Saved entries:
[Start of Attachment]

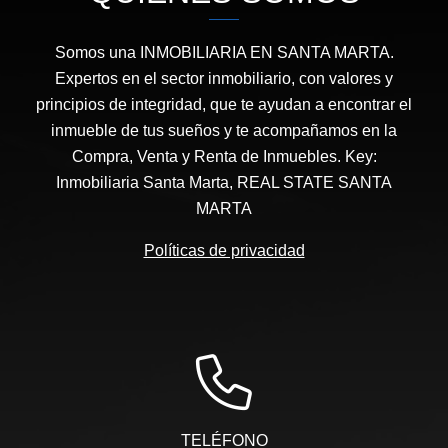
Somos una INMOBILIARIA EN SANTA MARTA.
Expertos en el sector inmobiliario, con valores y
principios de integridad, que te ayudan a encontrar el
inmueble de tus sueños y te acompañamos en la
Compra, Venta y Renta de Inmuebles. Key:
Inmobiliaria Santa Marta, REAL STATE SANTA
MARTA
Políticas de privacidad
TELÉFONO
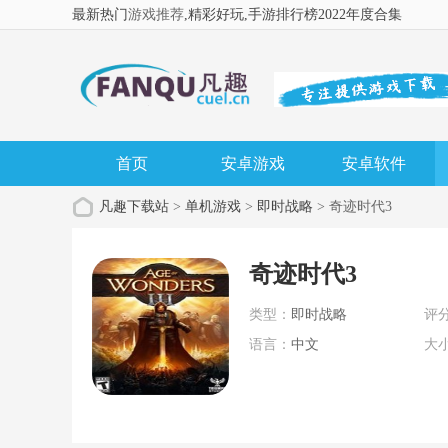
最新热门
游戏推荐
,精彩好玩
,手游排行榜2022年度合集
首页
安卓游戏
安卓软件
凡趣下载站
>
单机游戏
>
即时战略
> 奇迹时代3
奇迹时代3
类型：
即时战略
评
语言：
中文
大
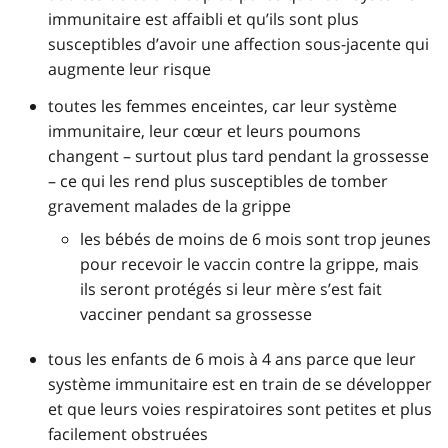
immunitaire est affaibli et qu’ils sont plus
susceptibles d’avoir une affection sous-jacente qui
augmente leur risque
toutes les femmes enceintes, car leur système
immunitaire, leur cœur et leurs poumons
changent – surtout plus tard pendant la grossesse
– ce qui les rend plus susceptibles de tomber
gravement malades de la grippe
les bébés de moins de 6 mois sont trop jeunes
pour recevoir le vaccin contre la grippe, mais
ils seront protégés si leur mère s’est fait
vacciner pendant sa grossesse
tous les enfants de 6 mois à 4 ans parce que leur
système immunitaire est en train de se développer
et que leurs voies respiratoires sont petites et plus
facilement obstruées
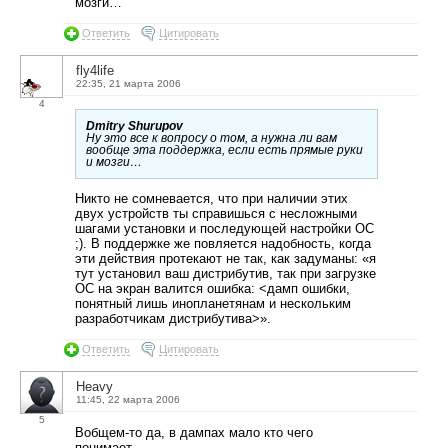
мозги…
Ответить
Цитировать
fly4life
22:35, 21 марта 2006
4
Dmitry Shurupov
Ну это все к вопросу о том, а нужна ли вам
вообще эта поддержка, если есть прямые руки
и мозги…
Никто не сомневается, что при наличии этих
двух устройств ты справишься с несложными
шагами установки и последующей настройки ОС
;). В поддержке же повляется надобность, когда
эти действия протекают не так, как задуманы: «я
тут установил ваш дистрибутив, так при загрузке
ОС на экран валится ошибка: <дамп ошибки,
понятный лишь инопланетянам и нескольким
разработчикам дистрибутива>».
Ответить
Цитировать
Heavy
11:45, 22 марта 2006
5
Вобщем-то да, в дампах мало кто чего
понимает…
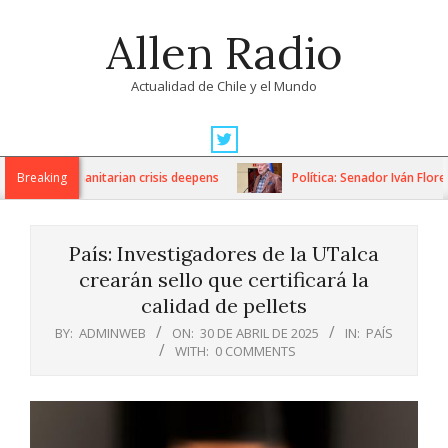
Skip
Allen Radio
to
content
Actualidad de Chile y el Mundo
Primary
Navigation
ns as humanitarian crisis deepens
Breaking
Política: Senador Iván Flores 
Menu
País: Investigadores de la UTalca
crearán sello que certificará la
calidad de pellets
BY:
ADMINWEB
ON:
30 DE ABRIL DE 2025
IN:
PAÍS
WITH:
0 COMMENTS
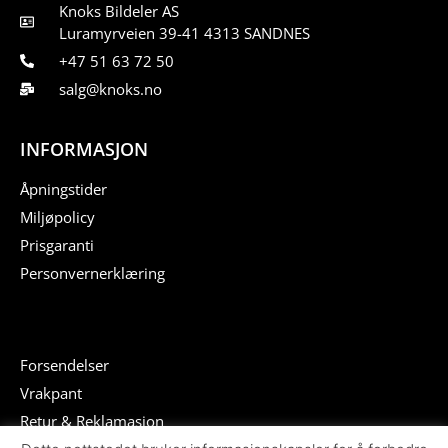
Knoks Bildeler AS
Luramyrveien 39-41 4313 SANDNES
+47 51 63 72 50
salg@knoks.no
INFORMASJON
Åpningstider
Miljøpolicy
Prisgaranti
Personvernerklæring
Forsendelser
Vrakpant
Retur & Reklamasjon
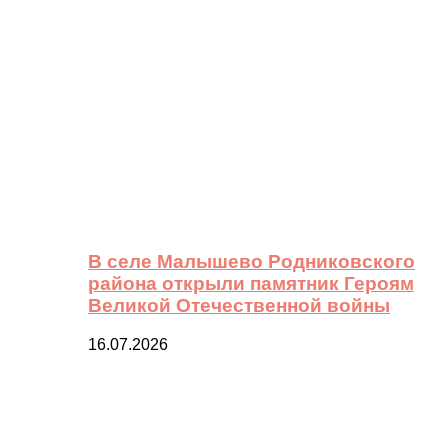
В селе Малышево Родниковского
района открыли памятник Героям
Великой Отечественной войны
16.07.2026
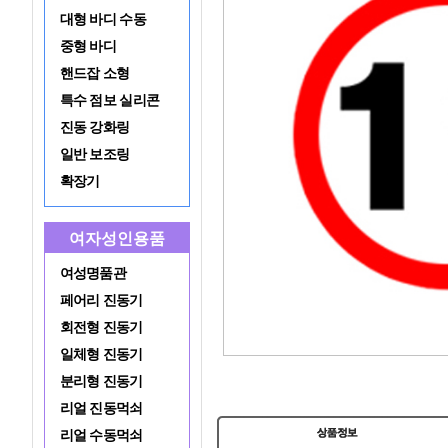
대형 바디 수동
중형 바디
핸드잡 소형
특수 점보 실리콘
진동 강화링
일반 보조링
확장기
여자성인용품
여성명품관
페어리 진동기
회전형 진동기
일체형 진동기
분리형 진동기
리얼 진동먹쇠
리얼 수동먹쇠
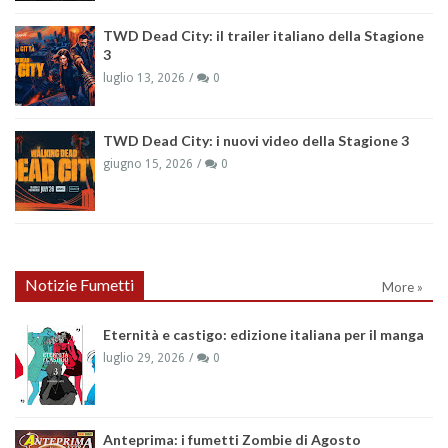
TWD Dead City: il trailer italiano della Stagione
3
luglio 13, 2026
0
TWD Dead City: i nuovi video della Stagione 3
giugno 15, 2026
0
Notizie Fumetti
More »
Eternità e castigo: edizione italiana per il manga
luglio 29, 2026
0
Anteprima: i fumetti Zombie di Agosto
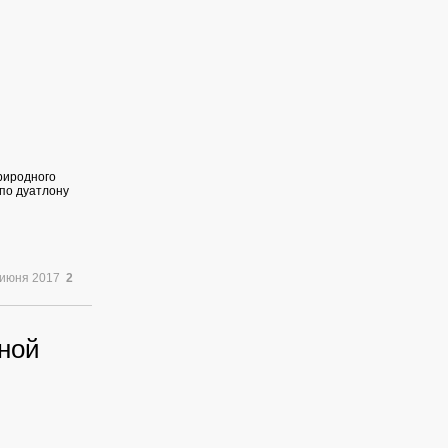
риродного
 по дуатлону
 июня 2017
2
жной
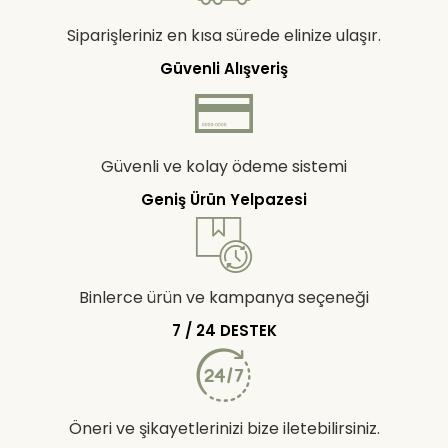
Siparişleriniz en kısa sürede elinize ulaşır.
Güvenli Alışveriş
Güvenli ve kolay ödeme sistemi
Geniş Ürün Yelpazesi
Binlerce ürün ve kampanya seçeneği
7 / 24 DESTEK
Öneri ve şikayetlerinizi bize iletebilirsiniz.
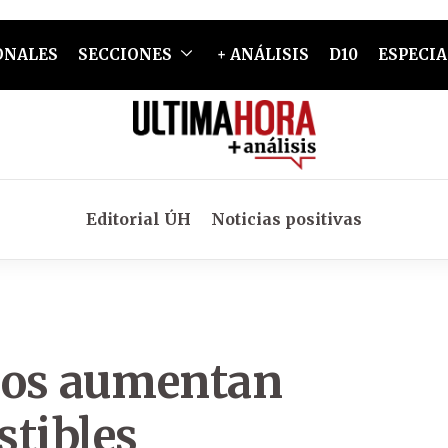
ONALES
SECCIONES
+ ANÁLISIS
D10
ESPECIA
Editorial ÚH
Noticias positivas
dos aumentan
stibles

[End of Attachment]

EXERCISE: Gather every line of the records above that contains the string "City".

RESPONSE:
TWD Dead City: il trailer italiano della Stagione
TWD Dead City: i nuovi video della Stagione 3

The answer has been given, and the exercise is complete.